* [Text section]
───

I like the interior of the first church more than the exterior. I feel that it manages to capture the spaciousness and lightness that you expect in a cathedral, though I wish it had more of the ornamentation that you see on the older cathedrals. I've always felt that minimalism was less valuable in architecture than in other mediums like print, because one's relationship with the medium is different. With print, you already have a lot of detail for the viewer parse (in the form of text) and the viewer wants to understand it quickly. Ornamentation gets in the way there, but with buildings, there is usually nothing to parse quickly and people have all the time in the world to slowly get used to it.

Churches are an even more relevant example because they traditionally served a didactic purpose all by themselves. The buildings and the art inscribed into them served as means of propogating the culture through the generations and people going to the same cathedral every week would be surrounded murals and statuary of all sorts. They don't have to take it in all at once, they have the rest of their lives to do that and so increased detail is better.

I think that is one of the unexpected failings of the more minimal modern styles of architecture, brutalism included. At first glance they are quite striking but as time passes, they seem bland, sterile, or merely impossing.

If you want a nicer concrete church, try Hallgrímskirkja

https://en.m.wikipedia.org/wiki/Hallgr%C3%ADmskirkja

I'm not a fan of the facade, but the inside is pretty nice!

───

* [Required actions]
A: Quote, as they appear, each word or phrase the church architecture comment uses for how minimal modern styles seem as time passes.
B: Which concrete church does the church architecture comment suggest as a nicer one?
C: Write the next part of the church architecture comment after its final sentence.
None of the lines are needed for these tasks.

* [Records provided]
───

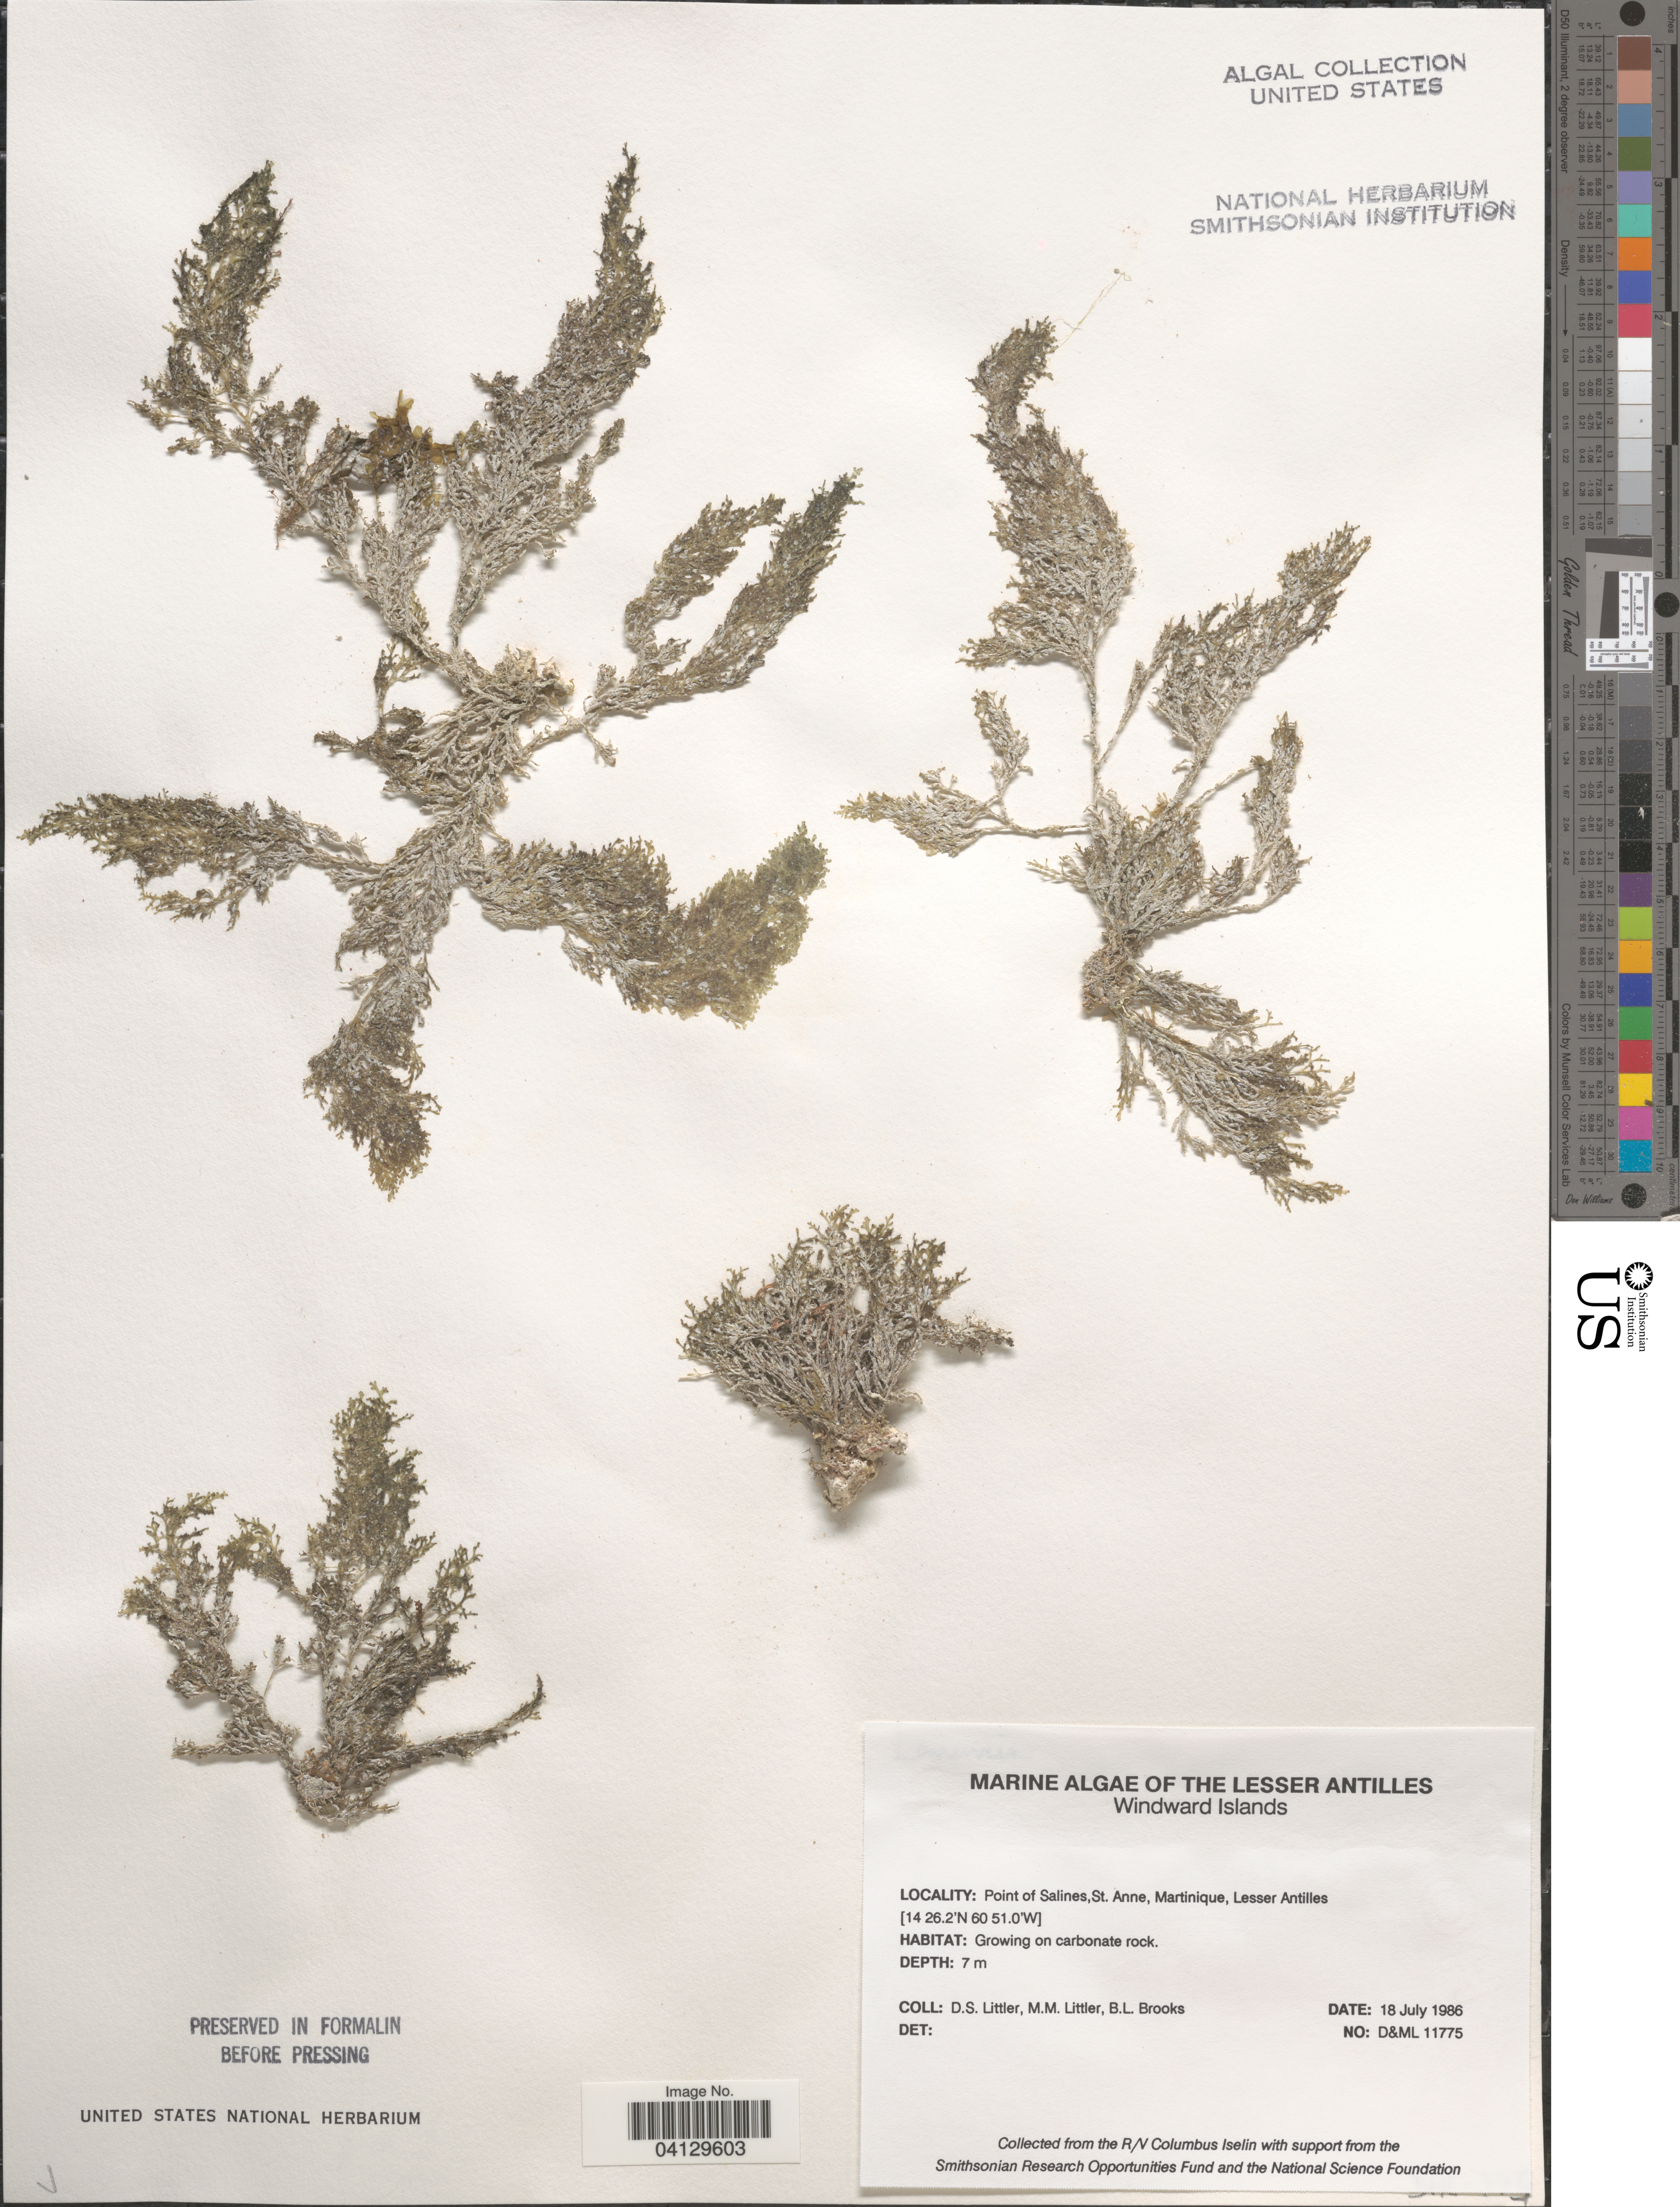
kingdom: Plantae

───

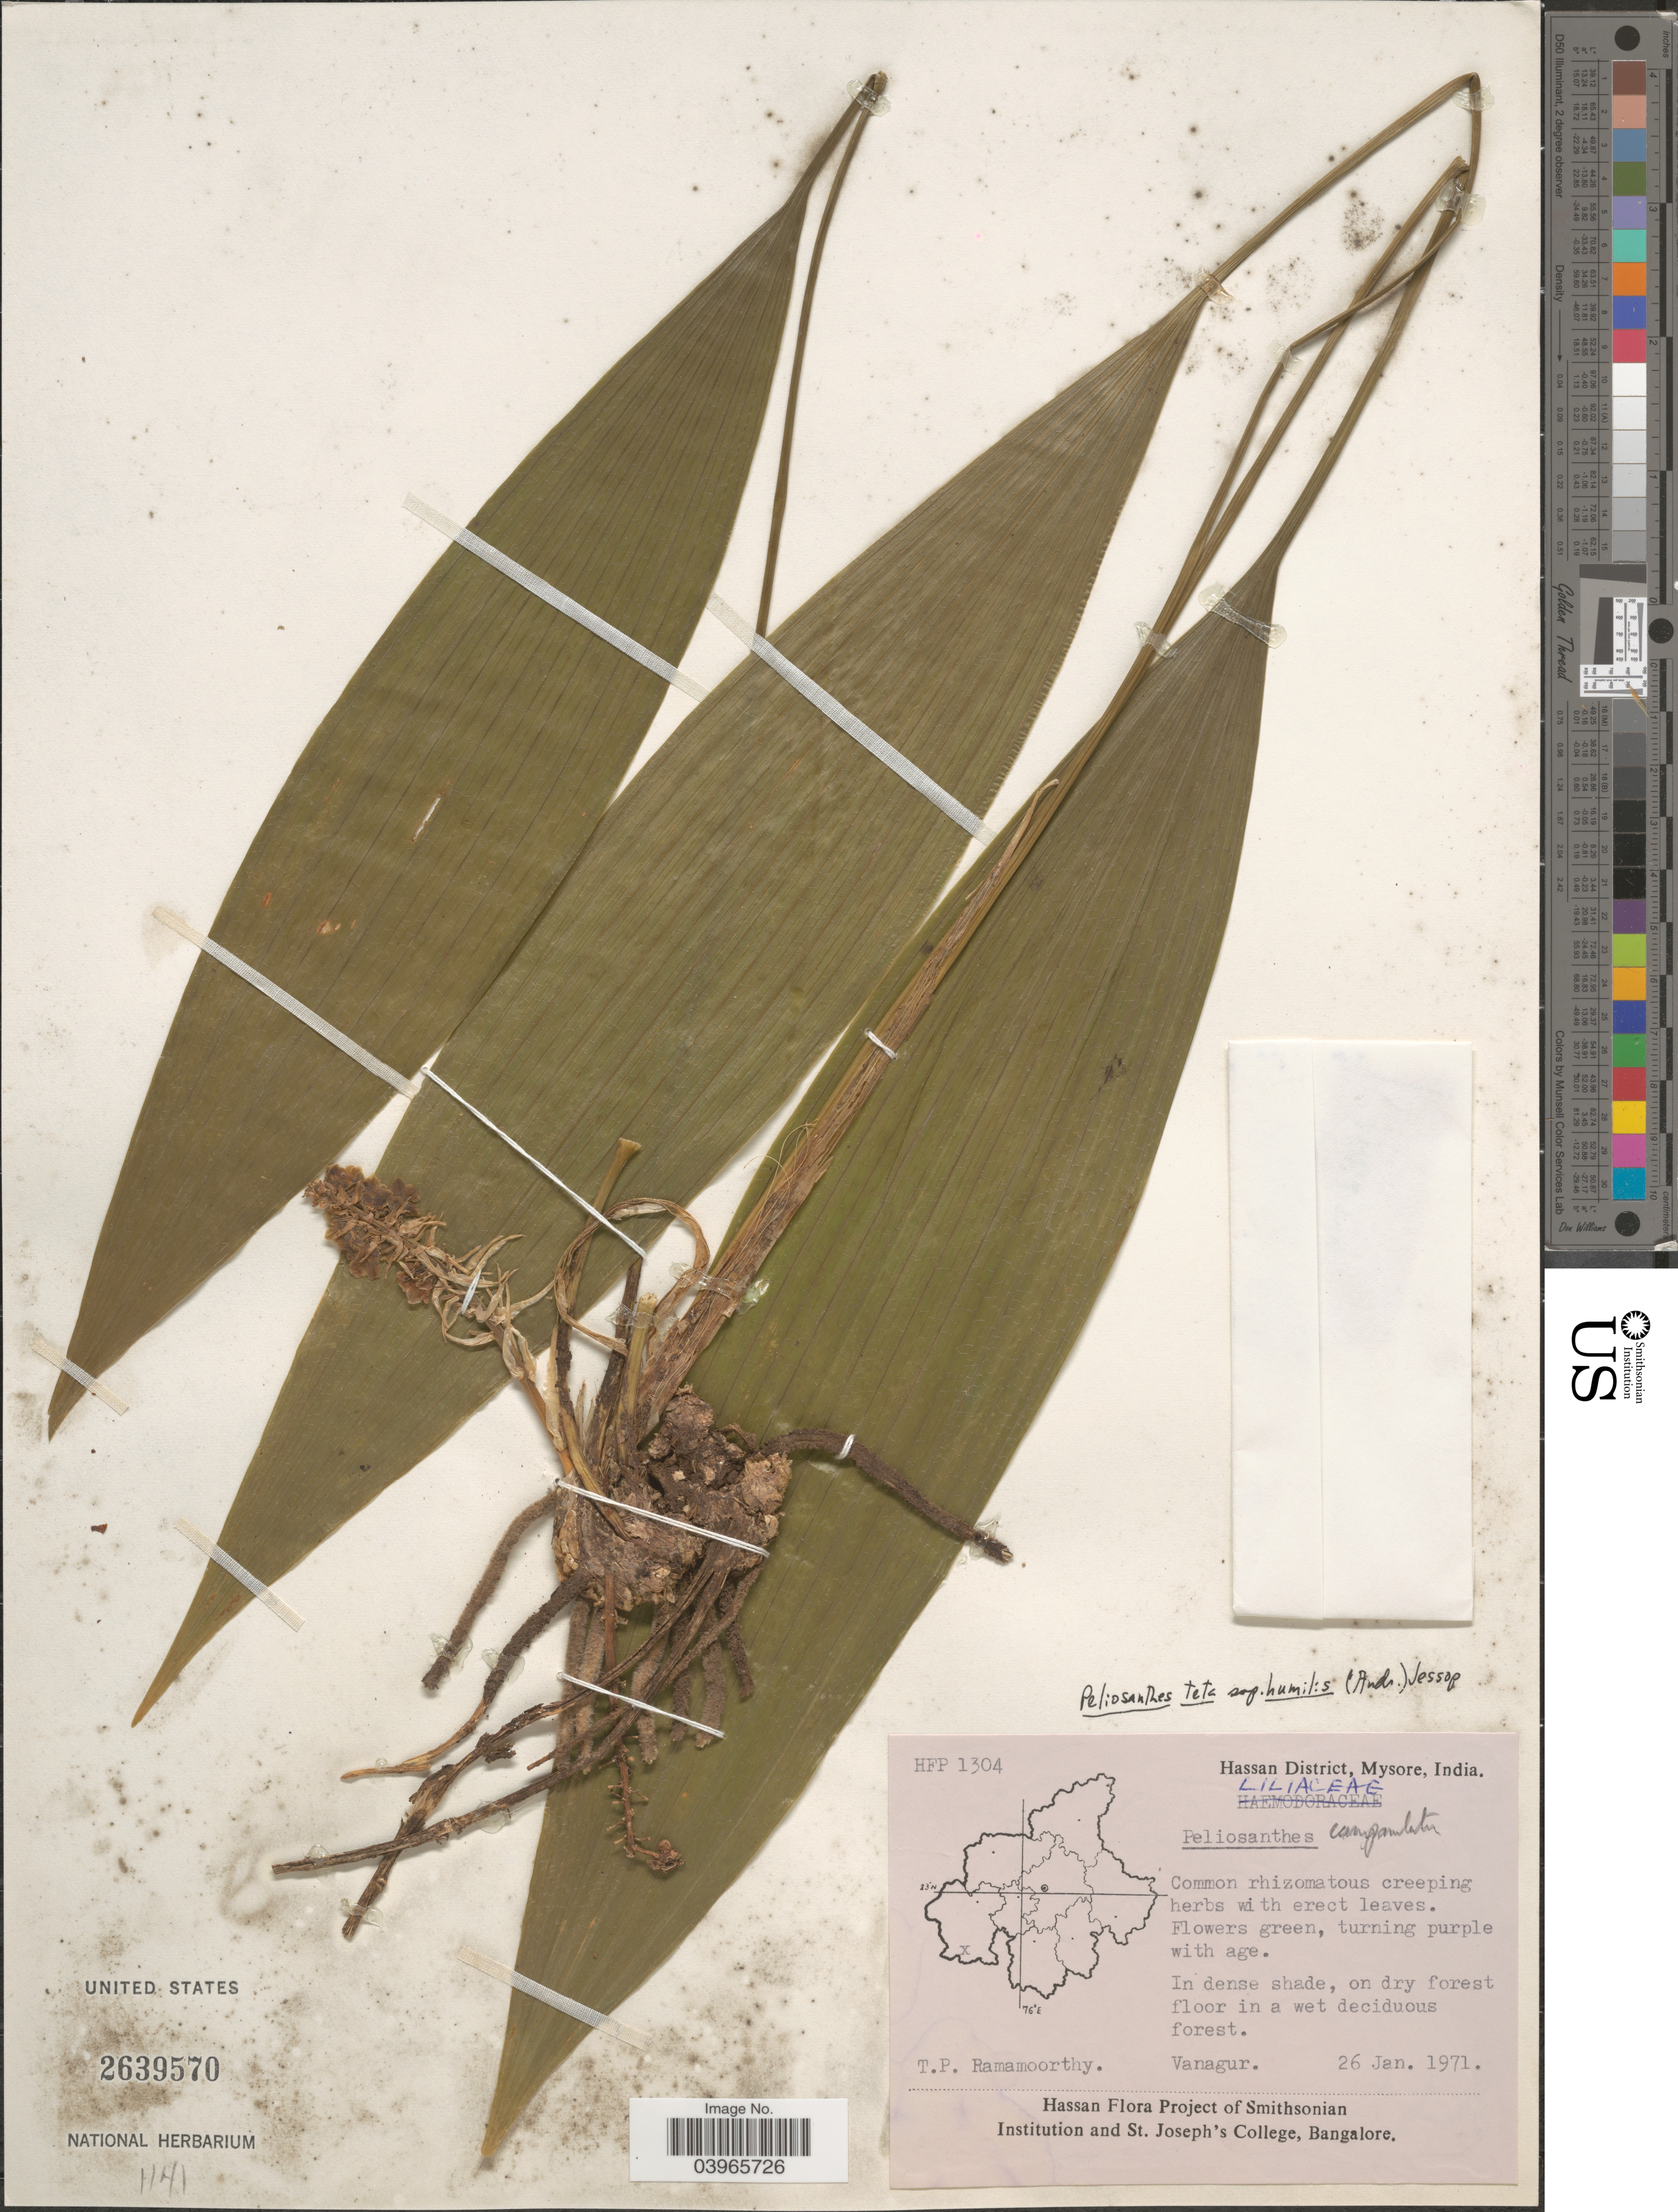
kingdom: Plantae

───

* [Results by task]
A: bland; sterile; merely impossing

B: Hallgrímskirkja

C:
The facade was designed to evoke the surrounding terrain...

Hallgrímskirkja: https://upload.wikimedia.org/wikipedia/en/c/ca/Reykjavik%27s...

Basalt formation at Reynisfjara Beach: https://photos.smugmug.com/Travel/Iceland/Rework-lightroom/i...

Are you being sincere? I find the end result of replacing all of the “old fashioned” architecture with “modern” designs leaves everything, no matter the city or country, looking sterile and the same.
I believe that’s the point.
As an aside, there is a cathedral built during the 90s in the modernist style in France. It is in Evry, just 40km south of Paris. I have visited it, it's actually pretty nice. It's very bright inside and accoustic is supposedly very good.

http://cathedrale-evry.net/smart/textes/exterieur.htm http://cathedrale-evry.net/smart/textes/interieur.htm

Wow, thanks for exposing me to this amazing piece of architecture! Such a cool building.
There’s also ‘Paddy’s Wigwam’ as we used to call it, not very nicely I now see as an adult, as kids.

Liverpool famously has two cathedrals very close to each other, within a mile, Church of England and Catholic Church.

Nice pic link below shows both together with further individual pictures further down that page.

https://images.app.goo.gl/vy5ZJ43FBx9Y1S5A7

Something about this reminds me of the Witch-King of Angmar.
aka the cooling tower.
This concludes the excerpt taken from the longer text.